Location: Yu’nan County, Yunfu, Guangdong

Participants: Around 20,000

On June 22 around 20,000 people from Yu’nan County in Yunfu, Guangdong blocked the Guangxi-bound highway to protest a waste incinerator project, according to news media sources. While SWAT police with riot shields attempted to clear the highway, protesters responded by throwing water bottles and the like. This was the major clash during a four-day-long protest beginning on June 19. The county government announced its decision to cancel site selection of the incinerator plant on June 23.
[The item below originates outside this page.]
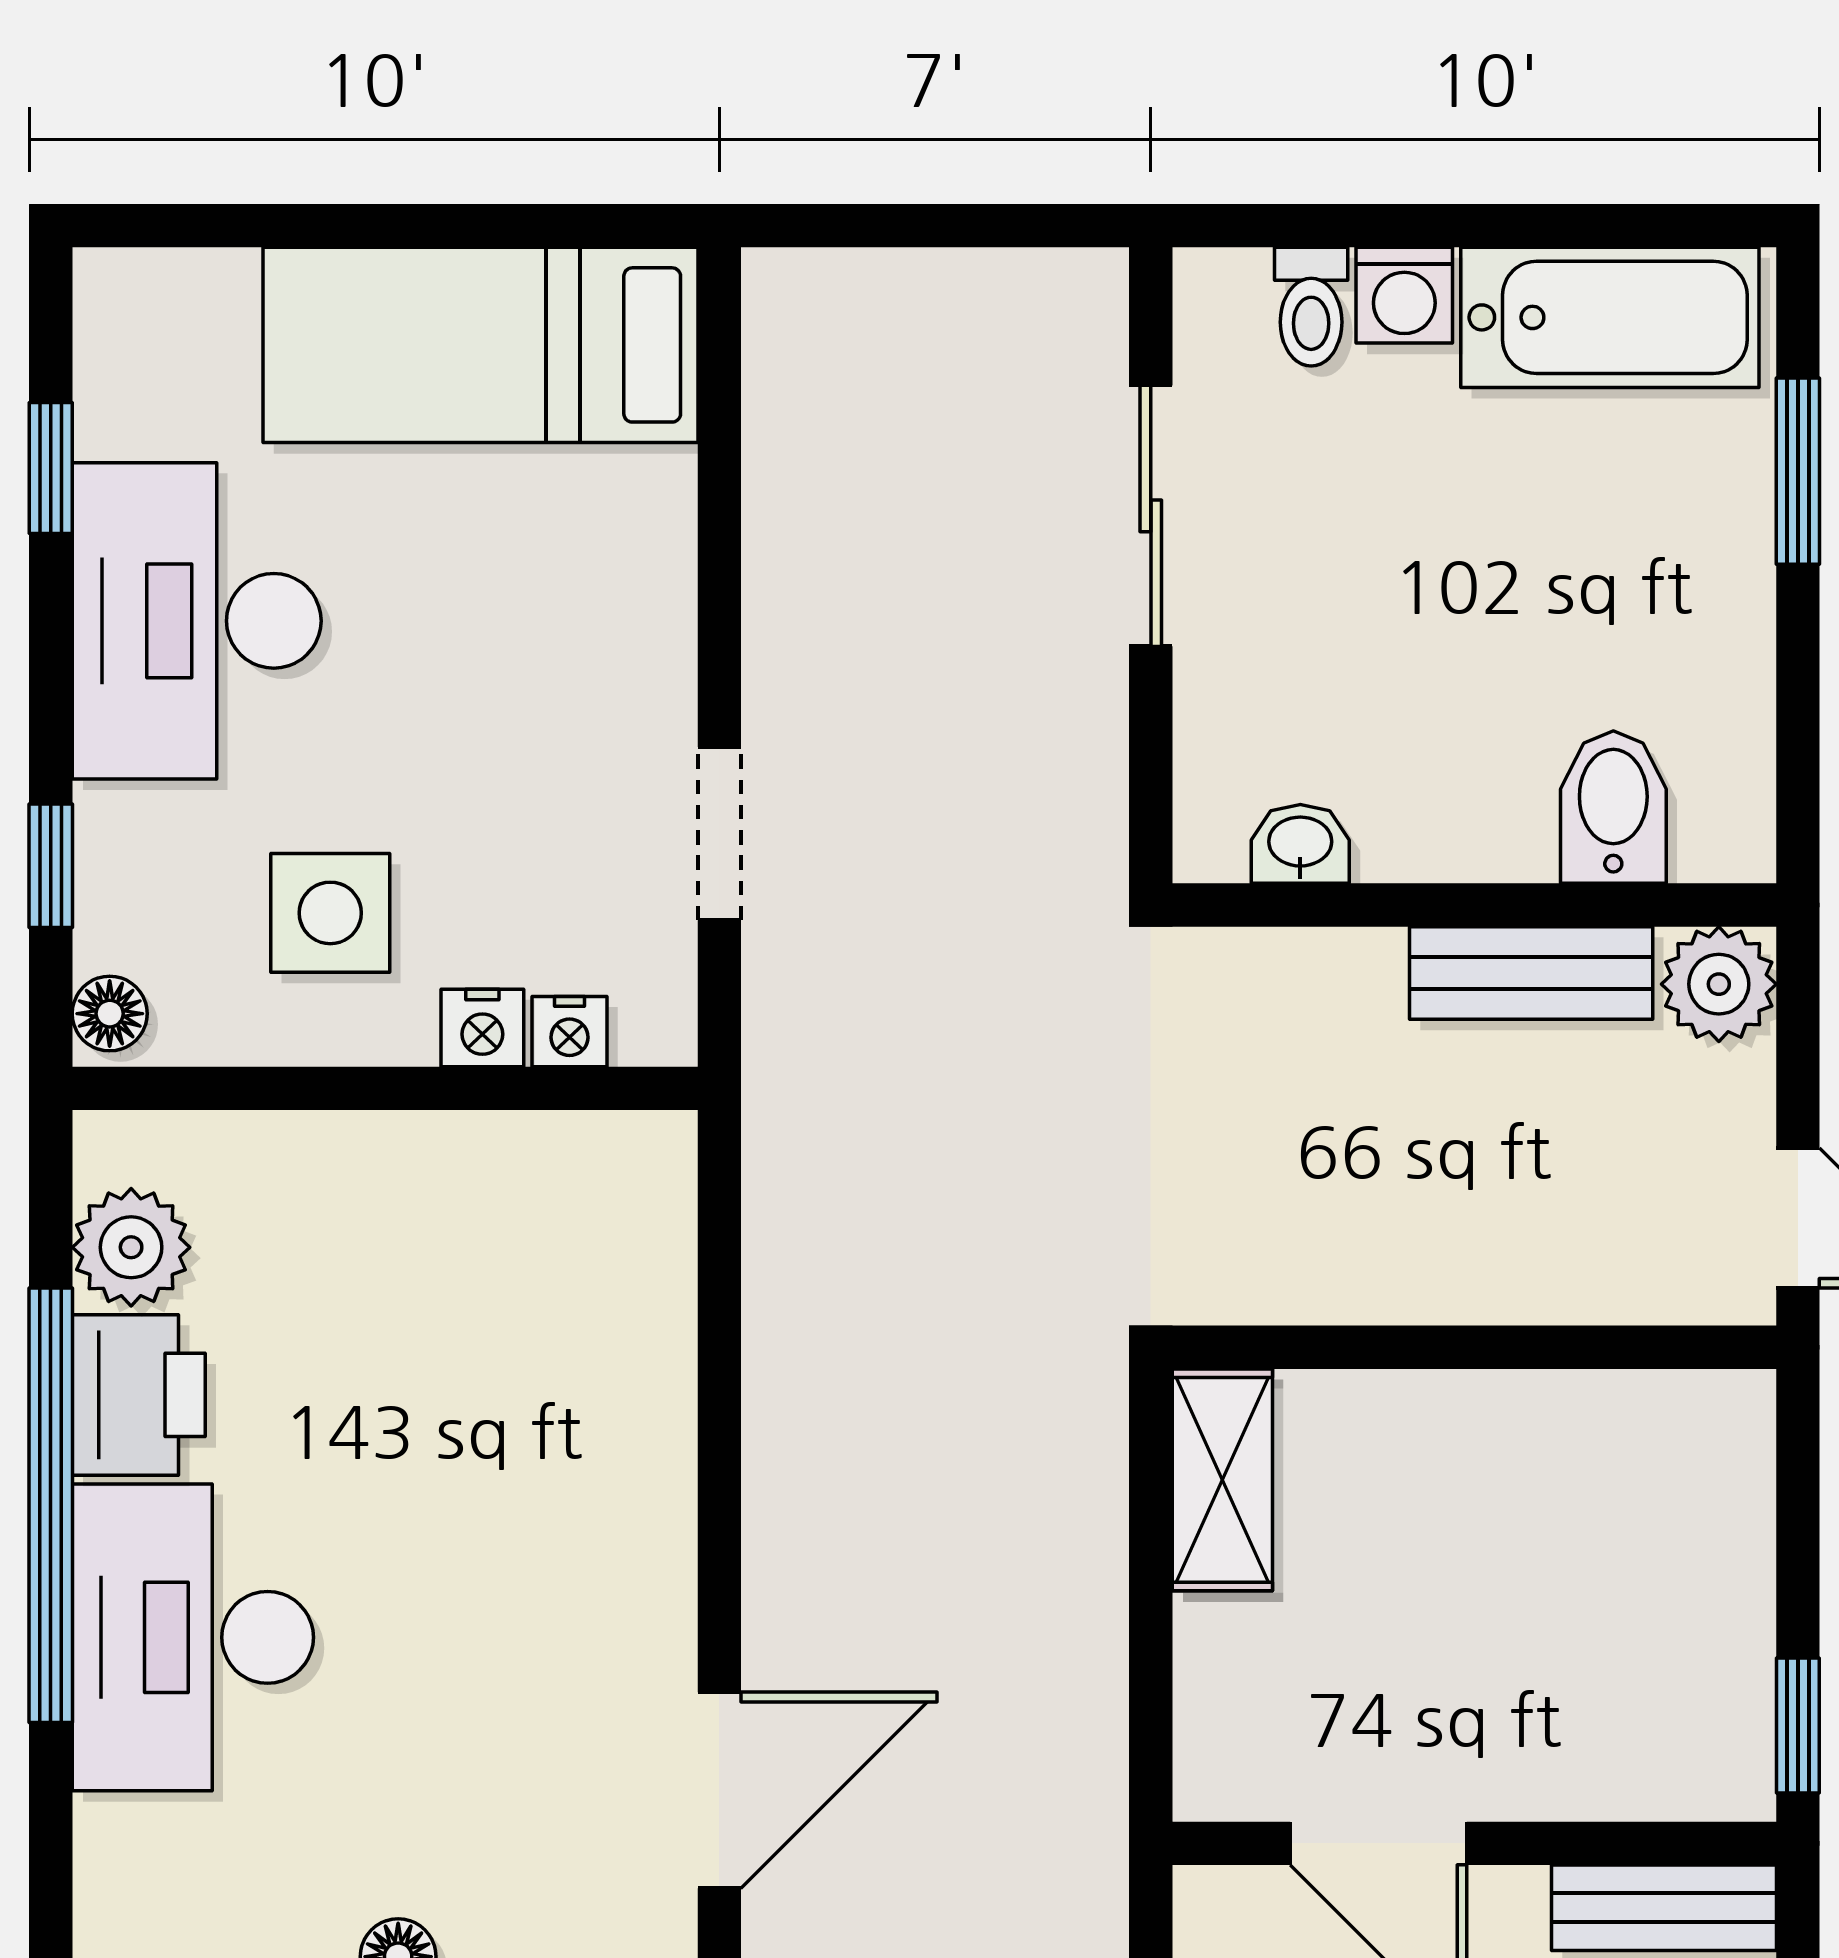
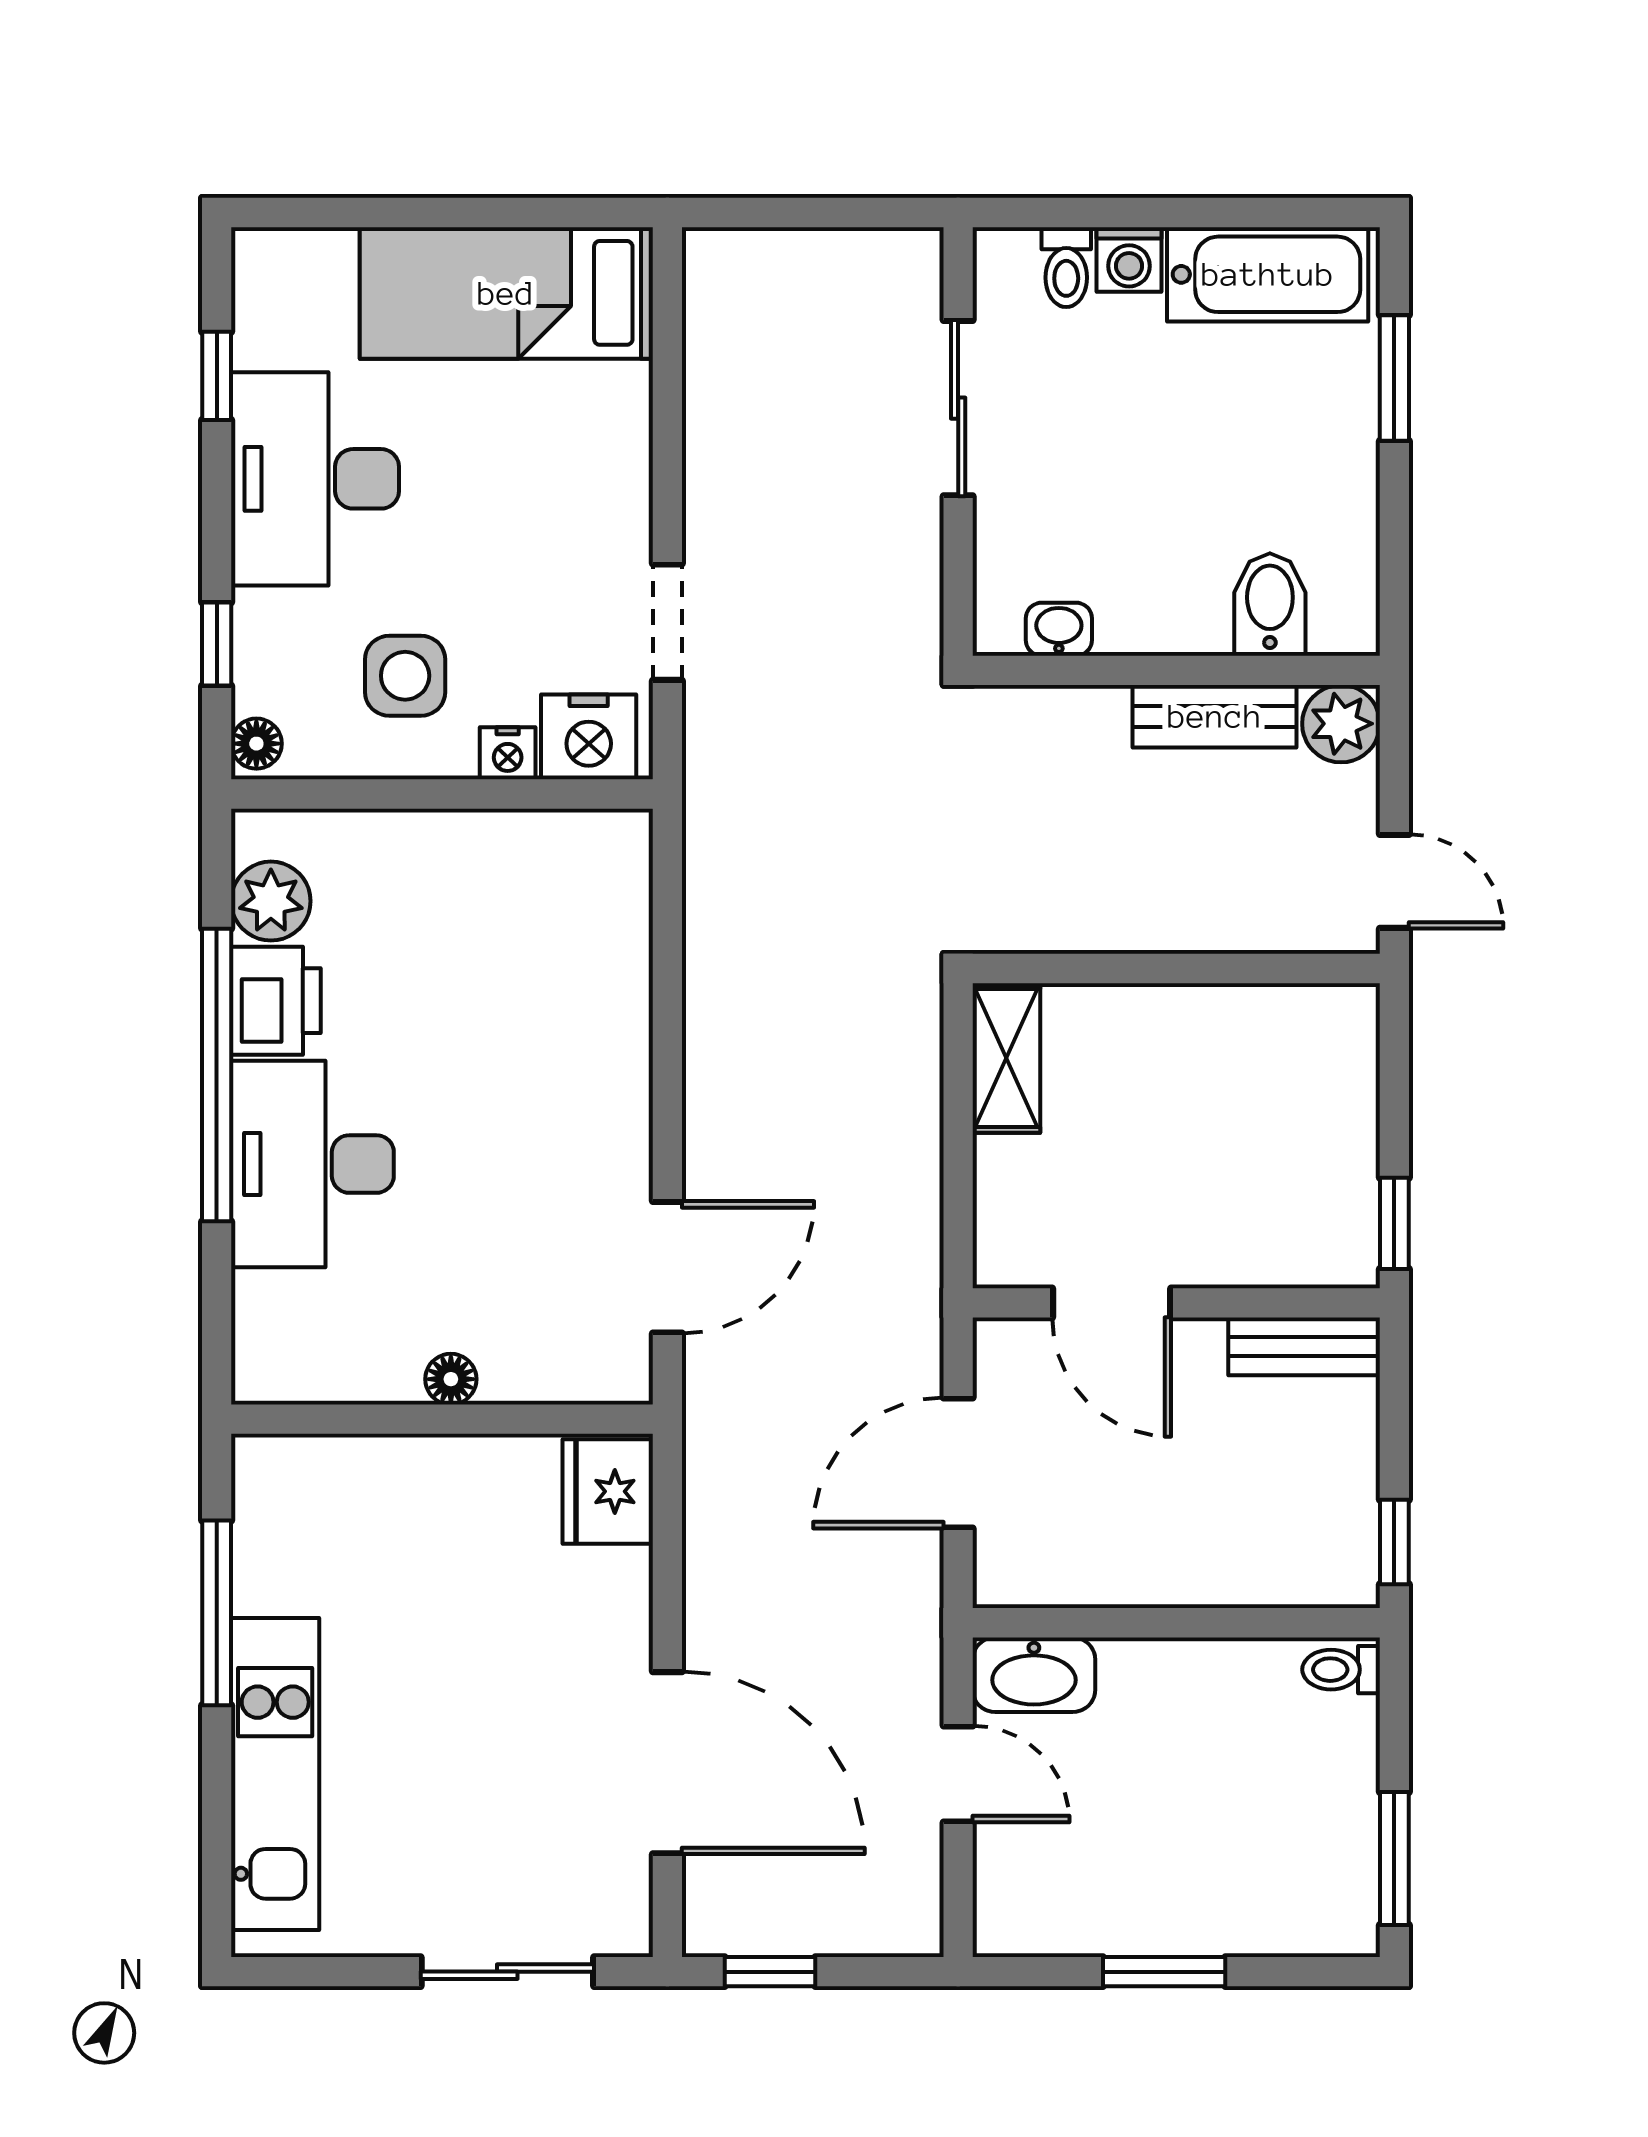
nightstand: (569, 1032) -> (589, 737), width x1.89, depth x1.79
The incinerator was set to be located less than one kilometer away from nearby towns in Yu’nan County. Members of the public were only allowed to mail their opinions on site selection to the county government within the 10-day commenting period. Failure to do so would be considered an abstention. As the government did not respond to their opinions, local residents took to the streets to protest the plant project and attempted to stop the construction. They feared that the plant would emit highly cancerous waste gas with dioxin, causing soil and water pollution and contaminating food chains. During the protest, elderly people, students, and children held signs and banners rejecting the proposal on the basis that the incinerator would harm future generations. Although the plant was said to have the capacity to turn waste into energy, opponents suspected that other localities would also dump waste into their hometown. After the clashes, on June 22 the government announced that the project would be shelved, but protesters refused to accept the vague promise. The next day, the government announced the official cancellation of site selection.

As of February 2019, China has built more than 400 incinerators over the past ten years and is building 170 more. The 13th Five-Year Plan in 2016 set a goal to increase the use of incineration for waste disposal by the end of 2020. Implementation of the national policy, however, has met with fierce local resistance. Guangdong, China’s most populous province, has at least 40 incinerators. From 2014 to 2017, mass protests against the project proposals took place in such localities as Huizhou, Zhaoqing, and Qingyuan. The most violent one erupted in 2015 in Luoding, a county-level city also under Yunfu. The Luoding government signed an incinerator construction contract with China Resources Cement Holdings Limited without public notice or conducting a proper environmental assessment. Brutal law enforcement enraged tens of thousands of residents, who surrounded government buildings and even attacked police vehicles and police stations. The Luoding city government consequently backed down and terminated the contract.